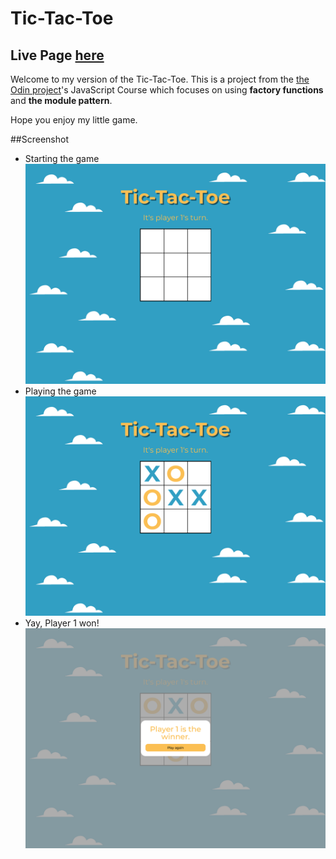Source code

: # Tic-Tac-Toe

## Live Page [here](https://lonelyknight2902.github.io/Tic-Tac-Toe/)

Welcome to my version of the Tic-Tac-Toe. This is a project from the [the Odin project](https://www.theodinproject.com)'s JavaScript Course which focuses on using **factory functions** and **the module pattern**.

Hope you enjoy my little game.

##Screenshot
- Starting the game
![Starting](/images/1.png "Starting the game")
- Playing the game
![Playing](/images/2.png "Playing the game")
- Yay, Player 1 won!
![Winning](/images/3.png "Yay, you won the game!")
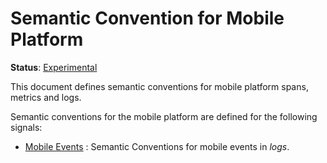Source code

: <!--- Hugo front matter used to generate the website version of this page:
linkTitle: Mobile
path_base_for_github_subdir:
  from: tmp/semconv/docs/mobile/_index.md
  to: mobile/README.md
--->

# Semantic Convention for Mobile Platform

**Status**: [Experimental][DocumentStatus]

This document defines semantic conventions for mobile platform spans, metrics and logs.

Semantic conventions for the mobile platform are defined for the following signals:

* [Mobile Events](events.md) : Semantic Conventions for mobile events in *logs*.

[DocumentStatus]: https://github.com/open-telemetry/opentelemetry-specification/tree/v1.22.0/specification/document-status.md
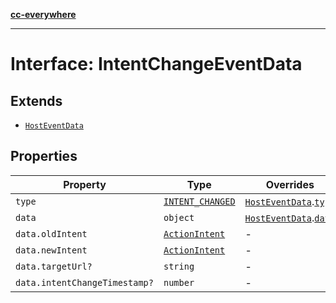 [**cc-everywhere**](../../../../../index.md)

***

# Interface: IntentChangeEventData

## Extends

- [`HostEventData`](host-event-data.md)

## Properties

| Property | Type | Overrides |
| ------ | ------ | ------ |
| `type` | [`INTENT_CHANGED`](../../message-data-types/enumerations/host-event-type.md#intent_changed) | [`HostEventData`](../../message-data-types/interfaces/host-event-data.md).[`type`](../../message-data-types/interfaces/host-event-data.md#type) |
| `data` | `object` | [`HostEventData`](../../message-data-types/interfaces/host-event-data.md).[`data`](../../message-data-types/interfaces/host-event-data.md#data) |
| `data.oldIntent` | [`ActionIntent`](../../../types/action-intent-types/type-aliases/action-intent.md) | - |
| `data.newIntent` | [`ActionIntent`](../../../types/action-intent-types/type-aliases/action-intent.md) | - |
| `data.targetUrl?` | `string` | - |
| `data.intentChangeTimestamp?` | `number` | - |
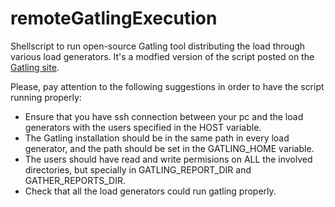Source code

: # remoteGatlingExecution
Shellscript to run open-source Gatling tool distributing the load through various load generators. 
It's a modfied version of the script posted on the [Gatling site](https://gatling.io/docs/current/cookbook/scaling_out/).

Please, pay attention to the following suggestions in order to have the script running properly:

- Ensure that you have ssh connection between your pc and the load generators with the users specified in the HOST variable.
- The Gatling installation should be in the same path in every load generator, and the path should be set in the GATLING_HOME variable.
- The users should have read and write permisions on ALL the involved directories, but specially in GATLING_REPORT_DIR and GATHER_REPORTS_DIR.
- Check that all the load generators could run gatling properly.
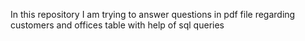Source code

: In this repository I am trying to answer  questions in pdf file regarding customers and offices table with help of sql queries
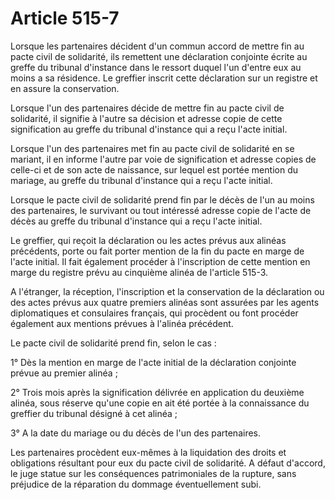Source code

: # Article 515-7

Lorsque les partenaires décident d'un commun accord de mettre fin au pacte civil de solidarité, ils remettent une déclaration conjointe écrite au greffe du tribunal d'instance dans le ressort duquel l'un d'entre eux au moins a sa résidence. Le greffier inscrit cette déclaration sur un registre et en assure la conservation.

Lorsque l'un des partenaires décide de mettre fin au pacte civil de solidarité, il signifie à l'autre sa décision et adresse copie de cette signification au greffe du tribunal d'instance qui a reçu l'acte initial.

Lorsque l'un des partenaires met fin au pacte civil de solidarité en se mariant, il en informe l'autre par voie de signification et adresse copies de celle-ci et de son acte de naissance, sur lequel est portée mention du mariage, au greffe du tribunal d'instance qui a reçu l'acte initial.

Lorsque le pacte civil de solidarité prend fin par le décès de l'un au moins des partenaires, le survivant ou tout intéressé adresse copie de l'acte de décès au greffe du tribunal d'instance qui a reçu l'acte initial.

Le greffier, qui reçoit la déclaration ou les actes prévus aux alinéas précédents, porte ou fait porter mention de la fin du pacte en marge de l'acte initial. Il fait également procéder à l'inscription de cette mention en marge du registre prévu au cinquième alinéa de l'article 515-3.

A l'étranger, la réception, l'inscription et la conservation de la déclaration ou des actes prévus aux quatre premiers alinéas sont assurées par les agents diplomatiques et consulaires français, qui procèdent ou font procéder également aux mentions prévues à l'alinéa précédent.

Le pacte civil de solidarité prend fin, selon le cas :

1° Dès la mention en marge de l'acte initial de la déclaration conjointe prévue au premier alinéa ;

2° Trois mois après la signification délivrée en application du deuxième alinéa, sous réserve qu'une copie en ait été portée à la connaissance du greffier du tribunal désigné à cet alinéa ;

3° A la date du mariage ou du décès de l'un des partenaires.

Les partenaires procèdent eux-mêmes à la liquidation des droits et obligations résultant pour eux du pacte civil de solidarité. A défaut d'accord, le juge statue sur les conséquences patrimoniales de la rupture, sans préjudice de la réparation du dommage éventuellement subi.
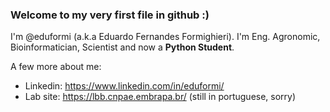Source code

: ### Welcome to my very first file in github :)

I'm @eduformi (a.k.a Eduardo Fernandes Formighieri).
I'm Eng. Agronomic, Bioinformatician, Scientist and now a **Python Student**.

A few more about me:
- Linkedin: https://www.linkedin.com/in/eduformi/
- Lab site: https://lbb.cnpae.embrapa.br/ (still in portuguese, sorry)

<!---
eduformi/eduformi is a ✨ special ✨ repository because its `README.md` (this file) appears on your GitHub profile.
You can click the Preview link to take a look at your changes.
--->
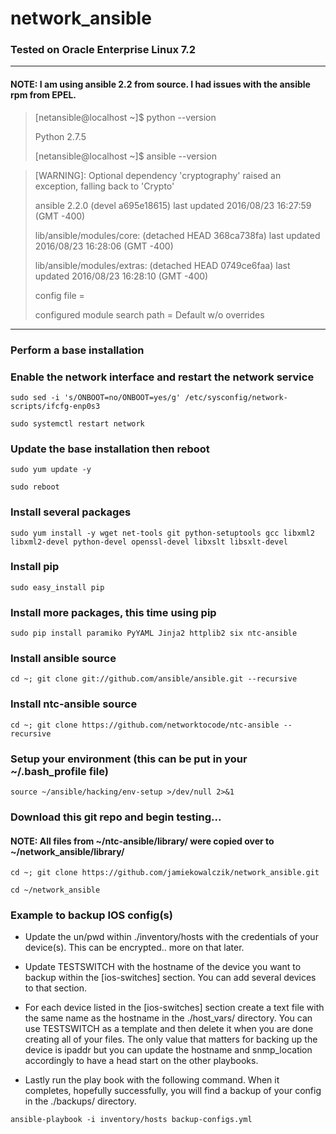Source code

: # network_ansible
### Tested on Oracle Enterprise Linux 7.2

---
#### NOTE: I am using ansible 2.2 from source.  I had issues with the ansible rpm from EPEL.

> [netansible@localhost ~]$ python --version
>
> Python 2.7.5
>
> [netansible@localhost ~]$ ansible --version

> [WARNING]: Optional dependency 'cryptography' raised an exception, falling back
> to 'Crypto'
>
> ansible 2.2.0 (devel a695e18615) last updated 2016/08/23 16:27:59 (GMT -400)
>
>  lib/ansible/modules/core: (detached HEAD 368ca738fa) last updated 2016/08/23 16:28:06 (GMT -400)
>
>  lib/ansible/modules/extras: (detached HEAD 0749ce6faa) last updated 2016/08/23 16:28:10 (GMT -400)
>
>  config file =
>
>  configured module search path = Default w/o overrides

---

### Perform a base installation 

### Enable the network interface and restart the network service

`sudo sed -i 's/ONBOOT=no/ONBOOT=yes/g' /etc/sysconfig/network-scripts/ifcfg-enp0s3`

`sudo systemctl restart network`

### Update the base installation then reboot

`sudo yum update -y`

`sudo reboot`

### Install several packages

`sudo yum install -y wget net-tools git python-setuptools gcc libxml2 libxml2-devel python-devel openssl-devel libxslt libsxlt-devel`

### Install pip

`sudo easy_install pip`

### Install more packages, this time using pip

`sudo pip install paramiko PyYAML Jinja2 httplib2 six ntc-ansible`

### Install ansible source

`cd ~; git clone git://github.com/ansible/ansible.git --recursive`

### Install ntc-ansible source

`cd ~; git clone https://github.com/networktocode/ntc-ansible --recursive`

### Setup your environment (this can be put in your ~/.bash_profile file)

`source ~/ansible/hacking/env-setup >/dev/null 2>&1`

### Download this git repo and begin testing...

#### NOTE: All files from ~/ntc-ansible/library/ were copied over to ~/network_ansible/library/

`cd ~; git clone https://github.com/jamiekowalczik/network_ansible.git`

`cd ~/network_ansible`

### Example to backup IOS config(s)

* Update the un/pwd within ./inventory/hosts with the credentials of your device(s).  This can be encrypted.. more on that later.

* Update TESTSWITCH with the hostname of the device you want to backup within the [ios-switches] section.  You can add several devices to that section.

* For each device listed in the [ios-switches] section create a text file with the same name as the hostname in the ./host_vars/ directory.  You can use TESTSWITCH as a template and then delete it when you are done creating all of your files.  The only value that matters for backing up the device is ipaddr but you can update the hostname and snmp_location accordingly to have a head start on the other playbooks.

* Lastly run the play book with the following command. When it completes, hopefully successfully, you will find a backup of your config in the ./backups/ directory.

`ansible-playbook -i inventory/hosts backup-configs.yml`
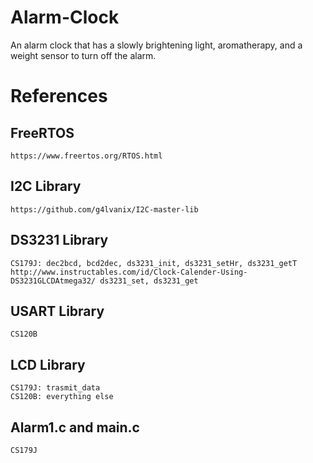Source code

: # Alarm-Clock
An alarm clock that has a slowly brightening light, aromatherapy, and a weight sensor to turn off the alarm.

# References

## FreeRTOS
    https://www.freertos.org/RTOS.html

## I2C Library
    https://github.com/g4lvanix/I2C-master-lib

## DS3231 Library 

    CS179J: dec2bcd, bcd2dec, ds3231_init, ds3231_setHr, ds3231_getT 
    http://www.instructables.com/id/Clock-Calender-Using-DS3231GLCDAtmega32/ ds3231_set, ds3231_get 

## USART Library
    CS120B

## LCD Library 

    CS179J: trasmit_data 
    CS120B: everything else 

## Alarm1.c and main.c 
    CS179J
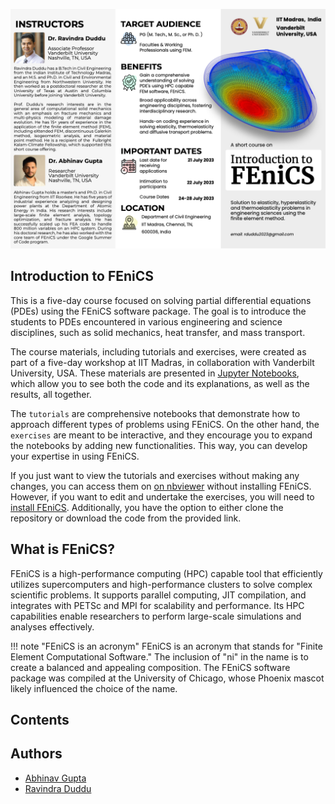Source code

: ![](attachments/Pasted%20image%2020231219133930.png)
## Introduction to FEniCS

This is a five-day course focused on solving partial differential equations (PDEs) using the FEniCS software package. The goal is to introduce the students to PDEs encountered in various engineering and science disciplines, such as solid mechanics, heat transfer, and mass transport. 

The course materials, including tutorials and exercises, were created as part of a five-day workshop at IIT Madras, in collaboration with Vanderbilt University, USA. These materials are presented in [Jupyter Notebooks](https://jupyter.org/), which allow you to see both the code and its explanations, as well as the results, all together.

The `tutorials` are comprehensive notebooks that demonstrate how to approach different types of problems using FEniCS. On the other hand, the `exercises` are meant to be interactive, and they encourage you to expand the notebooks by adding new functionalities. This way, you can develop your expertise in using FEniCS.

If you just want to view the tutorials and exercises without making any changes, you can access them on [on nbviewer](https://nbviewer.org/github/iitrabhi/iitm-fenics-course/blob/48a6a14f8f7c27f2a32cf1ea101e18934d254b01/README.ipynb) without installing FEniCS. However, if you want to edit and undertake the exercises, you will need to  [install FEniCS](install-instructions.ipynb). Additionally, you have the option to either clone the repository or download the code from the provided link.

## What is FEniCS?
FEniCS is a high-performance computing (HPC) capable tool that efficiently utilizes supercomputers and high-performance clusters to solve complex scientific problems. It supports parallel computing, JIT compilation, and integrates with PETSc and MPI for scalability and performance. Its HPC capabilities enable researchers to perform large-scale simulations and analyses effectively.

!!! note "FEniCS is an acronym"
	FEniCS is an acronym that stands for "Finite Element Computational Software." The inclusion of "ni" in the name is to create a balanced and appealing composition. The FEniCS software package was compiled at the University of Chicago, whose Phoenix mascot likely influenced the choice of the name.



## Contents
<!-- - [Instructions for installing FEniCS](install-instructions.ipynb)
- Day 1
  - Tutorials
    - [Tutorial 1-1: Solving linear Poisson's equation](src/day-1/tutorials/1_linear_poisson.ipynb)
    - [Tutorial 1-2: Visualization](src/day-1/tutorials/2_visualization.ipynb)
  - Exercises
    - [Exercise 1-1: Built in meshes](src/day-1/exercises/1_built_in_mesh.ipynb)
    - [Exercise 1-2: Boundary conditions](src/day-1/exercises/2_boundary_conditions.ipynb)
    - [Exercise 1-3: Expressions](src/day-1/exercises/3_expressions.ipynb)
    - [Exercise 1-4: Spacially varying properties](src/day-1/exercises/4_spacially_varying_properties.ipynb)
    - [Exercise 1-5: Convergence](src/day-1/exercises/5_convergence.ipynb)
- Day 2
  - Tutorials
    - [Tutorial 2-1: Solving non-linear Poisson's equation using Picard Iteration](src/day-2/tutorials/1_non_linear_poisson_picard.ipynb)
    - [Tutorial 2-3: Solving non-linear Poisson's equation using Newton Iteration](src/day-2/tutorials/2_non_linear_poisson_newton.ipynb)
    - [Tutorial 2-3: Newton method with Manual Differentiation](src/day-2/tutorials/3_non_linear_poisson_newton_manual_diff.ipynb)
    - [Tutorial 2-4: Newton method with Automatic Differentiation](src/day-2/tutorials/4_non_linear_poisson_newton_auto_diff.ipynb)
  - Exercises
    - [Exercise 2-1: 2D and 3D Domains](src/day-2/exercises/1_2d_3d_domains.ipynb)
    - [Exercise 2-2: Boundary Conditions](src/day-2/exercises/2_boundary_conditions.ipynb)
    - [Exercise 2-3: Non-Linearity and Tolerances](src/day-2/exercises/3_non_linearity_tolerances.ipynb)
    - [Exercise 2-4: Manual vs Auto differentiation](src/day-2/exercises/4_manual_auto_differentiation.ipynb)
- Day 3
  - Tutorials
    - [Tutorial 3-1: Beam bending](src/day-3/tutorials/1_beam_bending.ipynb)
    - [Tutorial 3-2: Loads and boundary conditions](src/day-3/tutorials/2_load_and_boundary_conditions.ipynb)
    - [Tutorial 3-3: Solver design](src/day-3/tutorials/3_solver.ipynb)
  - Exercises
    - [Exercise 3-1: 3D Uniaxial](src/day-3/exercises/1_3d_uniaxial.ipynb)
    - [Exercise 3-2: Plane Stress v/s Plane strain](src/day-3/exercises/2_plane_stress_strain.ipynb)
    - [Exercise 3-3: Effect of solver design](src/day-3/exercises/3_solver_design.ipynb)
- Day 4
  - Tutorials
    - [Tutorial 4-1: Solving hyper elasticity in FEniCS](src/day-4/tutorials/1_hyper_elastic.ipynb)
    - [Tutorial 4-1: Pseudo time stepping in hyper elasticity](src/day-4/tutorials/2_load_displacement.ipynb)
  - Exercises
    - [Exercise 4-1: Mooney rivlin material model](src/day-4/exercises/1_mooney-rivlin.ipynb)
    - [Exercise 4-2: Comparison between elastic and hyperelastic solution](src/day-4/exercises/2_comparison.ipynb)
- Day 5
  - Tutorials
    - [Tutorial 5-1:Thermoelasticity](src/day-5/tutorials/1_thermoelasticity.ipynb)
    - [Tutorial 5-2:Multi-material domains](src/day-5/tutorials/2_multi_material.ipynb)
    - [Tutorial 5-3:Transient analysis](src/day-5/tutorials/3_transient_analysis.ipynb)
  - Exercise
    - [Exercise 5-1:Bi-metallic quasi static analysis](src/day-5/exercises/1_bi_metallic_quasi_static.ipynb)
    - [Exercise 5-2:Transient thermo-mechanical analysis](src/day-5/exercises/2_thermo_mechanical_transient.ipynb) -->

## Authors
- [Abhinav Gupta](abhigupta.io)
- [Ravindra Duddu](https://engineering.vanderbilt.edu/bio/ravindra-duddu)


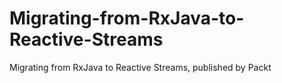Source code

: # Migrating-from-RxJava-to-Reactive-Streams
Migrating from RxJava to Reactive Streams, published by Packt
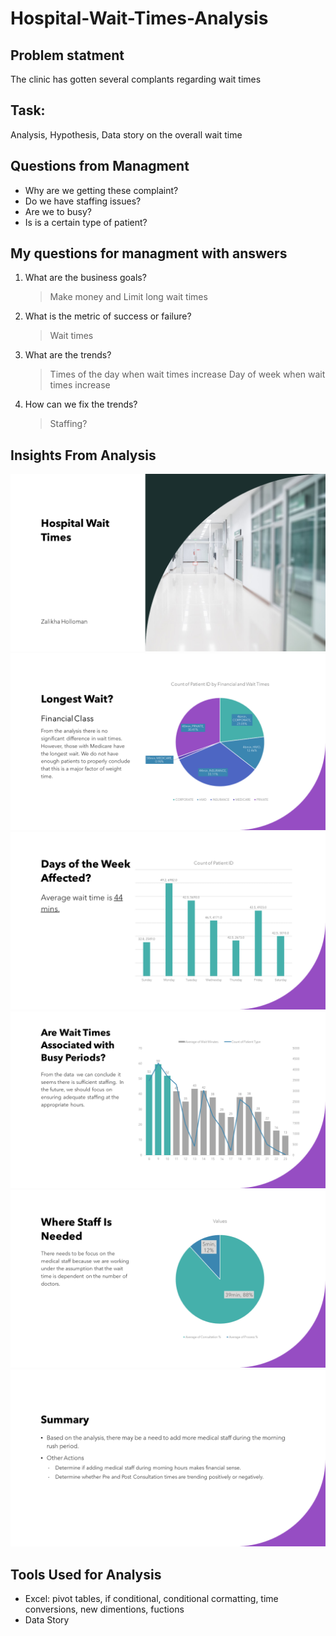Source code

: # Hospital-Wait-Times-Analysis


## Problem statment
The clinic has gotten several complants regarding wait times
## Task:
 Analysis, Hypothesis, Data story on the overall wait time

## Questions from Managment
- Why are we getting these complaint?
- Do we have staffing issues?
- Are we to busy?
- Is is a certain type of patient?

## My questions for managment with answers
1. What are the business goals?
    
    > Make money and Limit long wait times
2. What is the metric of success or failure?
    
    >Wait times
3. What are the trends?
    
    >Times of the day when wait times increase 
    >Day of week when wait times increase
4. How can we fix the trends?
    >Staffing?

## Insights From Analysis
![Slide1](./Images/Visualization/Slide1.PNG?raw=true)
![Slide2](./Images/Visualization/Slide2.PNG?raw=true)
![Slide3](./Images/Visualization/Slide3.PNG?raw=true)
![Slide4](./Images/Visualization/Slide4.PNG?raw=true)
![Slide5](./Images/Visualization/Slide5.PNG?raw=true)
![Slide6](./Images/Visualization/Slide6.PNG?raw=true)




## Tools Used for Analysis
- Excel: pivot tables, if conditional, conditional cormatting, time conversions, new dimentions, fuctions
- Data Story
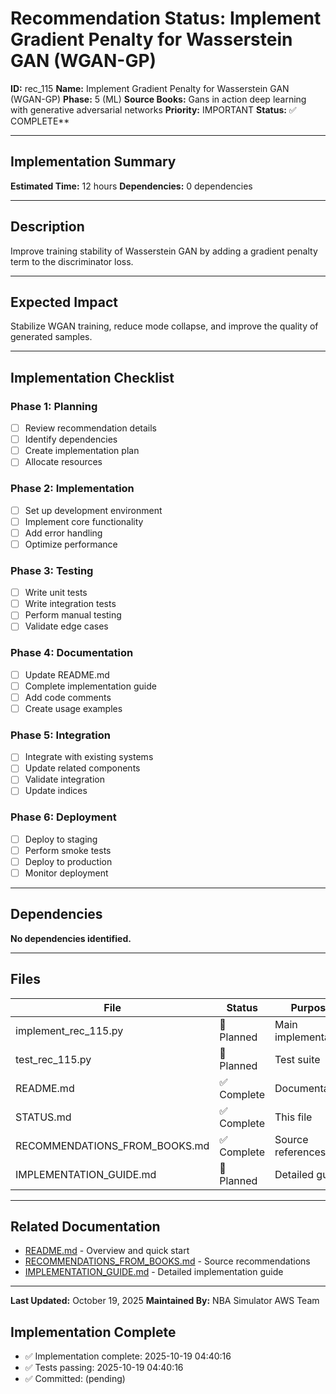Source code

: # Recommendation Status: Implement Gradient Penalty for Wasserstein GAN (WGAN-GP)

**ID:** rec_115
**Name:** Implement Gradient Penalty for Wasserstein GAN (WGAN-GP)
**Phase:** 5 (ML)
**Source Books:** Gans in action deep learning with generative adversarial networks
**Priority:** IMPORTANT
**Status:** ✅ COMPLETE**

---

## Implementation Summary

**Estimated Time:** 12 hours
**Dependencies:** 0 dependencies

---

## Description

Improve training stability of Wasserstein GAN by adding a gradient penalty term to the discriminator loss.

---

## Expected Impact

Stabilize WGAN training, reduce mode collapse, and improve the quality of generated samples.

---

## Implementation Checklist

### Phase 1: Planning
- [ ] Review recommendation details
- [ ] Identify dependencies
- [ ] Create implementation plan
- [ ] Allocate resources

### Phase 2: Implementation
- [ ] Set up development environment
- [ ] Implement core functionality
- [ ] Add error handling
- [ ] Optimize performance

### Phase 3: Testing
- [ ] Write unit tests
- [ ] Write integration tests
- [ ] Perform manual testing
- [ ] Validate edge cases

### Phase 4: Documentation
- [ ] Update README.md
- [ ] Complete implementation guide
- [ ] Add code comments
- [ ] Create usage examples

### Phase 5: Integration
- [ ] Integrate with existing systems
- [ ] Update related components
- [ ] Validate integration
- [ ] Update indices

### Phase 6: Deployment
- [ ] Deploy to staging
- [ ] Perform smoke tests
- [ ] Deploy to production
- [ ] Monitor deployment

---

## Dependencies

**No dependencies identified.**

---

## Files

| File | Status | Purpose |
|------|--------|---------|
| implement_rec_115.py | 🔵 Planned | Main implementation |
| test_rec_115.py | 🔵 Planned | Test suite |
| README.md | ✅ Complete | Documentation |
| STATUS.md | ✅ Complete | This file |
| RECOMMENDATIONS_FROM_BOOKS.md | ✅ Complete | Source references |
| IMPLEMENTATION_GUIDE.md | 🔵 Planned | Detailed guide |

---

## Related Documentation

- [README.md](README.md) - Overview and quick start
- [RECOMMENDATIONS_FROM_BOOKS.md](RECOMMENDATIONS_FROM_BOOKS.md) - Source recommendations
- [IMPLEMENTATION_GUIDE.md](IMPLEMENTATION_GUIDE.md) - Detailed implementation guide

---

**Last Updated:** October 19, 2025
**Maintained By:** NBA Simulator AWS Team

## Implementation Complete

- ✅ Implementation complete: 2025-10-19 04:40:16
- ✅ Tests passing: 2025-10-19 04:40:16
- ✅ Committed: (pending)
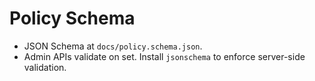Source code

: # Policy Schema

- JSON Schema at `docs/policy.schema.json`.
- Admin APIs validate on set. Install `jsonschema` to enforce server-side validation.
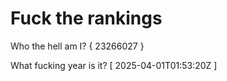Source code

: # Fuck the rankings

Who the hell am I?
{ 23266027 }

What fucking year is it?
[ 2025-04-01T01:53:20Z ]
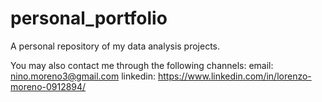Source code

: # personal_portfolio
A personal repository of my data analysis projects.

You may also contact me through the following channels:
email: nino.moreno3@gmail.com
linkedin: https://www.linkedin.com/in/lorenzo-moreno-0912894/
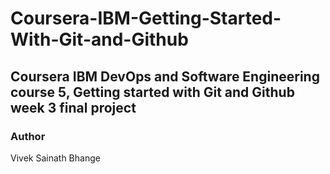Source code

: # Coursera-IBM-Getting-Started-With-Git-and-Github
## Coursera IBM DevOps and Software Engineering course 5, Getting started with Git and Github week 3 final project

### Author
Vivek Sainath Bhange



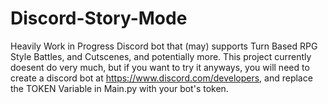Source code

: # Discord-Story-Mode
Heavily Work in Progress Discord bot that (may) supports Turn Based RPG Style Battles, and Cutscenes, and potentially more.
This project currently doesent do very much, but if you want to try it anyways, you will need to create a discord bot at https://www.discord.com/developers, and replace the TOKEN Variable in Main.py with your bot's token.
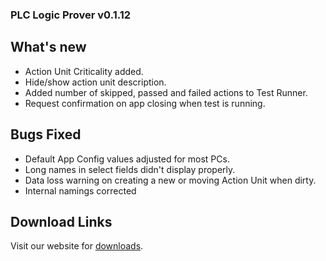 ### PLC Logic Prover v0.1.12

## What's new
  - Action Unit Criticality added.
  - Hide/show action unit description.
  - Added number of skipped, passed and failed actions to Test Runner.
  - Request confirmation on app closing when test is running.

## Bugs Fixed
  - Default App Config values adjusted for most PCs.
  - Long names in select fields didn't display properly.
  - Data loss warning on creating a new or moving Action Unit when dirty.
  - Internal namings corrected

## Download Links
  Visit our website for [downloads](https://www.controlx.io/downloads?utm_source=github&utm_medium=releases).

- GOAL OF THE EXERCISE: Please edit the lines of the items that begin at the line containing "### Phase 1: Planning" and stop after the line containing "- [ ] Create usage examples", replacing "Phase" with "Stage" and leaving everything else unchanged.

- YOUR SOLUTION:
### Stage 1: Planning
- [ ] Review recommendation details
- [ ] Identify dependencies
- [ ] Create implementation plan
- [ ] Allocate resources

### Stage 2: Implementation
- [ ] Set up development environment
- [ ] Implement core functionality
- [ ] Add error handling
- [ ] Optimize performance

### Stage 3: Testing
- [ ] Write unit tests
- [ ] Write integration tests
- [ ] Perform manual testing
- [ ] Validate edge cases

### Stage 4: Documentation
- [ ] Update README.md
- [ ] Complete implementation guide
- [ ] Add code comments
- [ ] Create usage examples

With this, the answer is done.